Sepanjang perjalanan aku seperti tidak bisa berhenti menatap kemudi mobil. Tombol-tombolnya banyak sekali, entah untuk apa kakek memodifikasi mobilnya sendiri.
Tapi sepertinya, berdasarkan cerita ibu dan ayah, kakek itu cukup suka bertualang sejak dulu, jadi mungkin saja mobil ini dimodifikasi untuk mempermudah petualangannya.
Dan juga ibu dan ayah pernah berkata, kakek itu mantan pekerja di perusahaan teknologi dulunya, jadi jelas sekali lumayan ahli mengotak-atik mobil ini.
Lama-kelamaan pemandangan perlahan berubah, beberapa gedung padat di kota tadi sudah tidak ada.
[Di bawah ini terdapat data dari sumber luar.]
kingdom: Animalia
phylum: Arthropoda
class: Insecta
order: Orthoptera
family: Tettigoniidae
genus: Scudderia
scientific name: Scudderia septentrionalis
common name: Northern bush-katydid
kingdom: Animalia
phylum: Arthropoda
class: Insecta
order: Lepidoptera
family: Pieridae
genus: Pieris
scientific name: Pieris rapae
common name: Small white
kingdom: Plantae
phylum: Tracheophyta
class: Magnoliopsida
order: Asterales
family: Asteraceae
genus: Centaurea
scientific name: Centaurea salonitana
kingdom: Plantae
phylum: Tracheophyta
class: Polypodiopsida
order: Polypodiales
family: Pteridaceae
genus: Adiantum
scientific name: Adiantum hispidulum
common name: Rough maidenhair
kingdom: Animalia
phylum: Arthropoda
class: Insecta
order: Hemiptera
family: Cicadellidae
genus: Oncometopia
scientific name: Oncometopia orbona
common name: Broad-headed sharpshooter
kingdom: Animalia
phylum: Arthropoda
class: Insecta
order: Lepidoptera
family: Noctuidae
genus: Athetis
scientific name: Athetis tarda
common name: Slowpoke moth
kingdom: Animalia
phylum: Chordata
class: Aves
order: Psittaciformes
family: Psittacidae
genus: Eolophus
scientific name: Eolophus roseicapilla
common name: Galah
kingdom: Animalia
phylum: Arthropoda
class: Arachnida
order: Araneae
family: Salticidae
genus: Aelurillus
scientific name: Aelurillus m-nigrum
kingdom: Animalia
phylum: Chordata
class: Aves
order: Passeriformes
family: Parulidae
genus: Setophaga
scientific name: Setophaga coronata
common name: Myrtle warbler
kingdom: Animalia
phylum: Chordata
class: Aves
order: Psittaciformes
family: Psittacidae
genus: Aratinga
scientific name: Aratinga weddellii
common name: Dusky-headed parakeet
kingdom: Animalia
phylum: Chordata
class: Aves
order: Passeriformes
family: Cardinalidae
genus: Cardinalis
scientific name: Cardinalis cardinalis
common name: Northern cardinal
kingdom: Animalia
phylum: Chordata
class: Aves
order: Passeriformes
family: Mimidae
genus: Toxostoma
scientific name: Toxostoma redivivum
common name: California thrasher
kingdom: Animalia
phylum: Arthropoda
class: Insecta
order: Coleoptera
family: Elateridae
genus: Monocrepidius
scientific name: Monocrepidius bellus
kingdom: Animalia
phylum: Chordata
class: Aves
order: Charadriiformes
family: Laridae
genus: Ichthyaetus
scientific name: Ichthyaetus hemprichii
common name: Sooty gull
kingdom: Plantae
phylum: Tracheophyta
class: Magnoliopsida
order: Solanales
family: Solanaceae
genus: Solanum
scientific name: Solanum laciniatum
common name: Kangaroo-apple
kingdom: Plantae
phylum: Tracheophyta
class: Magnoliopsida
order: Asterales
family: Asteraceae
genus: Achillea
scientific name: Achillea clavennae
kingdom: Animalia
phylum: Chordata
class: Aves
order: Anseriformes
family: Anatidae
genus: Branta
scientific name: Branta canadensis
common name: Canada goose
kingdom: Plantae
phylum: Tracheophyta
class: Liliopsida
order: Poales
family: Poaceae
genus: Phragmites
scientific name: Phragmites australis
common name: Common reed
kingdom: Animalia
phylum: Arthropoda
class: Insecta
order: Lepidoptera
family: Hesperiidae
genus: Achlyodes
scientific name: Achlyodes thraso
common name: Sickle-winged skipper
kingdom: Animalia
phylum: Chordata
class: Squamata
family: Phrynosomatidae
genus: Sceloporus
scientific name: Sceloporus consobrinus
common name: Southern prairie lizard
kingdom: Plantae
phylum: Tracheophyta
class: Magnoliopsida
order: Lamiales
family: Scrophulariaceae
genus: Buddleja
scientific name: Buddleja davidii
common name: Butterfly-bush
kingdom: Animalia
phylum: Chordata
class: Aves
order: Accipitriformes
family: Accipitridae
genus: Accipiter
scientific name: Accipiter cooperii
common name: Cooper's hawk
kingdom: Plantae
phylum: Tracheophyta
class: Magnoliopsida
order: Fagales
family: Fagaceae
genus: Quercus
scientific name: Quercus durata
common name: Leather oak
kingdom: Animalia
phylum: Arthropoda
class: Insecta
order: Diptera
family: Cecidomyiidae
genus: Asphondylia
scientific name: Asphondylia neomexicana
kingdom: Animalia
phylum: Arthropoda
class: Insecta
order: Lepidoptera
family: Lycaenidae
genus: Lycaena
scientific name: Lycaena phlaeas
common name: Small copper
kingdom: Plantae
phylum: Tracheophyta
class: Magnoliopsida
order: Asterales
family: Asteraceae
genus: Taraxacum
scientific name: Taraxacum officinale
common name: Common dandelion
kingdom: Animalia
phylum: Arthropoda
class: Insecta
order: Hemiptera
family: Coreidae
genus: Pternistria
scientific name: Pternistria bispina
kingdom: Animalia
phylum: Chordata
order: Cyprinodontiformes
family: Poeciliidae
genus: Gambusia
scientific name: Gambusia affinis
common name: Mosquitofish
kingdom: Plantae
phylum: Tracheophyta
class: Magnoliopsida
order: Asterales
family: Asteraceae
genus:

Karena sepertinya kami sudah masuk ke area transisi antara kota Deminal dan desa Orotro.
Kiri dan kanan kami sekarang hanya hutan lebat. Sesekali medannya menanjak dan menurun, tapi tidak banyak belokan. Jarang-jarang aku bisa melihat hutan lebat begini kalau di kota.
Aku sebenarnya juga baru beberapa bulan masuk SMA, tapi sekarang sudah pindah lagi. Untungnya aku sudah punya beberapa nomor ponsel teman-temanku saat di kota.
Sekitar tiga puluh menit kemudian, terlihat pemukiman dan beberapa perumahan. Berdasarkan layar peta, inilah desa Orotro.
Meski sudah ada pemukiman, tetap masih ada banyak pohon, malahan sepertinya setiap rumah punya satu atau lebih pohon baik itu jadi pebatasan antara tetangga maupun jadi hiasan untuk halaman rumah.
Tidak lama kemudian, akhirnya kami sampai ke rumah kakek. Rumah kakek lumayan luas dan besar juga ternyata, masih dengan warna coklat kayu, tapi dalamnya terlihat cukup bagus.
Aku menolong orang tuaku mengemasi koper, sudah ada 2 kamar kosong yang disiapkan untuk kami.
Setelah itu, karena aku bosan aku memilih menonton tv tabung yang ada di ruang tamu. Ternyata siarannya masih siaran yang terbaru juga.
Ditengah aku menonton televisi juga kakek bilang kalau aku sudah di daftarkan di SMA dekat sini, aku mengangguk, hari ini minggu, berarti aku masuk sekolahnya besok, seragam sekolahku juga sudah disiapkan kakek.
Aku melihat sekilas seragamnya, rata-rata seragamnya tidak pakai warna mencolok, kecuali yang putih-biru muda untuk hari senin. Lagipula seragam putih memang bermanfaat untuk hari senin saat upacara karena warna putih yang paling tidak menyerap panas diantara warna lainnya.
Setelah itu karena bosan nonton tv, aku juga mendengarkan beberapa cerita petualangannya dari kakek semasa hidupnya. Ceritanya benar-benar susah ditebak, tapi itulah yang membuatnya seru. Kurasa aku jadi mulai tertarik juga menyelidiki sesuatu karena ceritanya.